The current mess the NRA is in alarms me. I've been following it at a bit of a distance, and it appears to be a multi-level failure, based on the mistaken belief that the organization was an endless "cash cow."
NRA is often accused by opponents of "leveraging fear" in fundraising, as if that was somehow wrong; donations to the Electronic Frontier Foundation go up when online freedoms appear most under attack; the American Civil Liberties Union is quick to issue press releases on abuses of Constitutionally-protected rights and lo, this affects their take. Surprise, people donate when causes they support are under threat.
Get a Republican in the White House, especially if there's a GOP majority in the House and/or Senate, and NRA donations dwindle.
After eight years of President Obama's support of antigunners, however hollow, NRA executives and their deeply-entwined ad agency were fat, happy and overly complacent. The fight was on! Until late 2016, when suddenly it wasn't.
It is clear the rot had been building for awhile. Now the pool of dollars was shrinking and however you care to characterize the tussle between Wayne LaPierre, Oliver North, ad agency Ackerman-McQueen (to which PR had been hugely and expensively outsourced) and various factions of the Board of Directors, one thing stands out: they're fighting over money.
Gun rights ain't in it.
Ack-Mac never gave a flip about the Second Amendment, and why should they? They're an advertising agency; caring about anything but the bottom line is a huge drawback in that line of work and the way you keep an ad agency toeing the mark is to ensure that getting your message across is crucial to their income. Instead, Ack-Mac was given a great deal of freedom to determine what the message should be, and the end result was more than a little inward-looking and self-serving. And out of touch with a lot of the membership.
NRA's executives, meanwhile, isolated from much of the hurly-burly of messaging and outreach, appear to have relied on what Ack-Mac was telling them, and on having a compliant, bloated Board of Directors that could be counted on to rubber-stamp whatever the leadership wanted.
Nobody, save a few members of the Board, was listening to the membership.
When the money started to get tighter, pretty much everyone reacted to save their jobs and didn't look to survival of the organization as a whole.

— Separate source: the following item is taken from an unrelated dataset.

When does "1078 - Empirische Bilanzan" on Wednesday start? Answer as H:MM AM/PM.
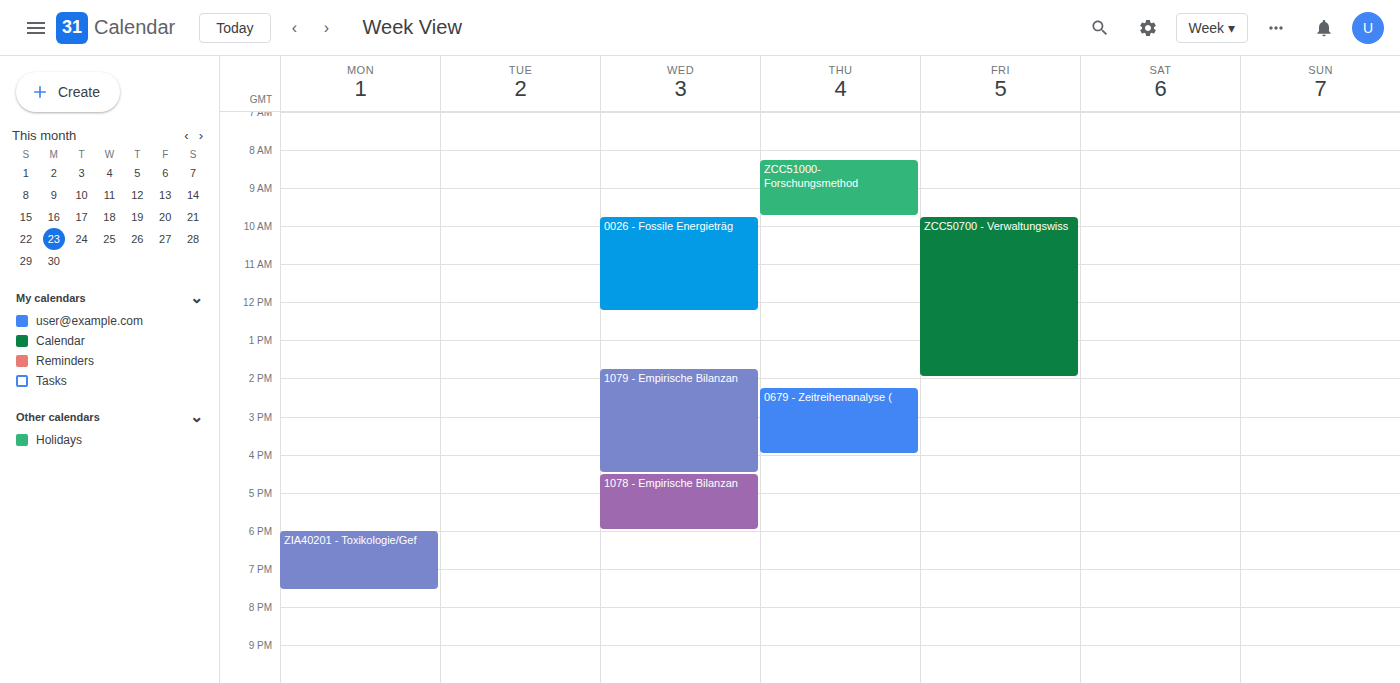
4:30 PMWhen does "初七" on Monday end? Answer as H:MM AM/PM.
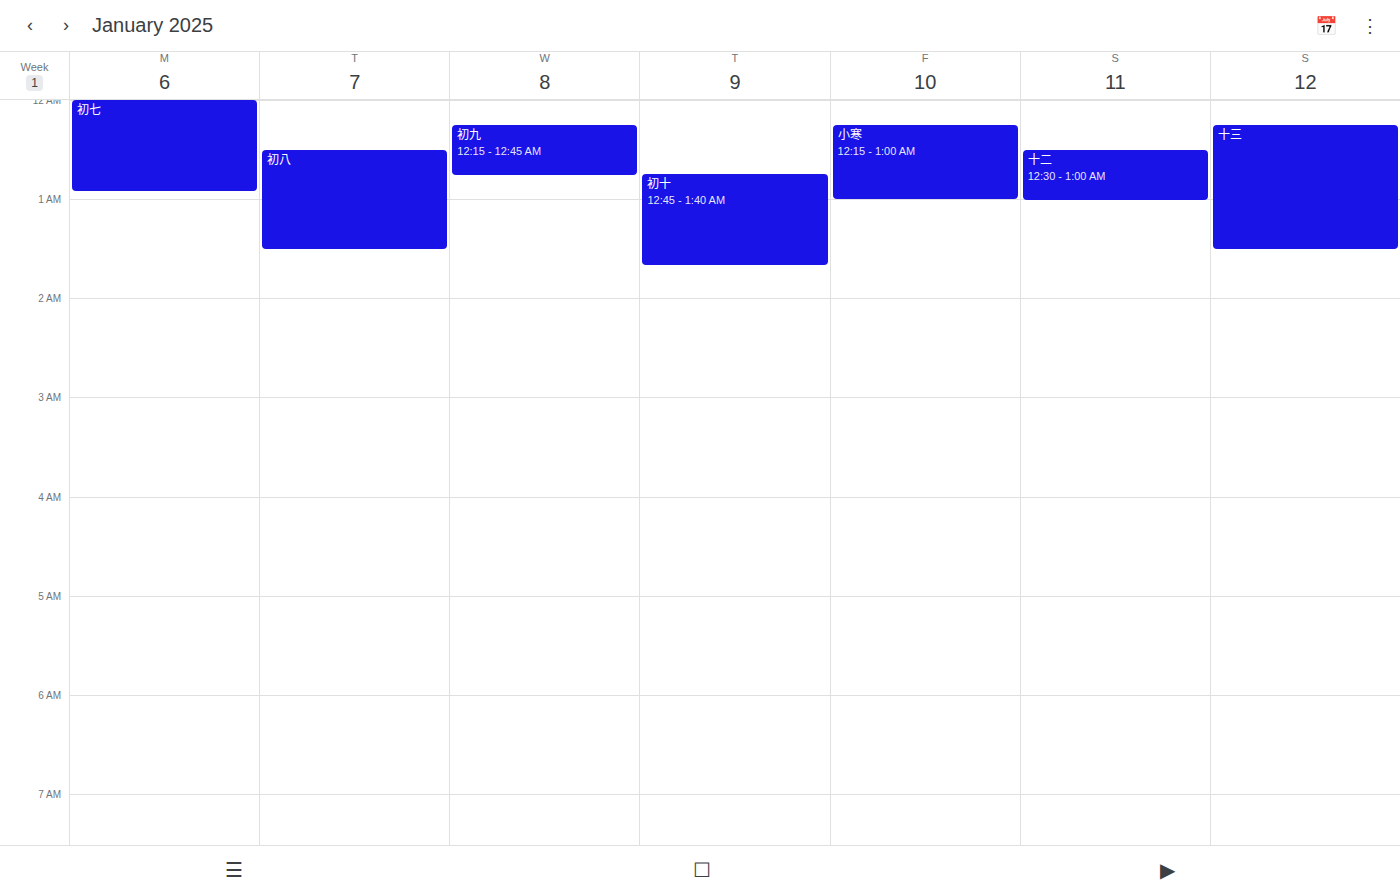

Until Chris Cox got the axe, I was mainly just watching. Watching in no little alarm, but figuring NRA would weather the storm and emerge, leaner, meaner and with a renewed sense of mission. I'm starting to doubt that. Wayne LaPierre's got the survival instinct of a cockroach -- and is just as much of a team player. Whoever he's got to push overboard to stay in power, he will. Board members who have spoken out publicly are finding themselves kicked off of committees -- pardon me, not invited to continue serving.
Is it going to continue to be the National Rifle Association, or is it just hanging around to keep a few people living in the style to which they'd like to remain accustomed?
2020 is coming. Bloomberg's pockets are deep. There's a even chance we're going to have a Democrat President in the next go-round, and the odds aren't much worse that he or she will have a (slim) Congressional majority as well. If the NRA isn't focused in their core mission by then, it's going to mean a lot more than an executive or three losing their phony-baloney jobs.
NRA's going off the rails and I don't know know how to fix it. The people who can do the most, soonest, are in Fairfax, Virginia. It's time they got to it.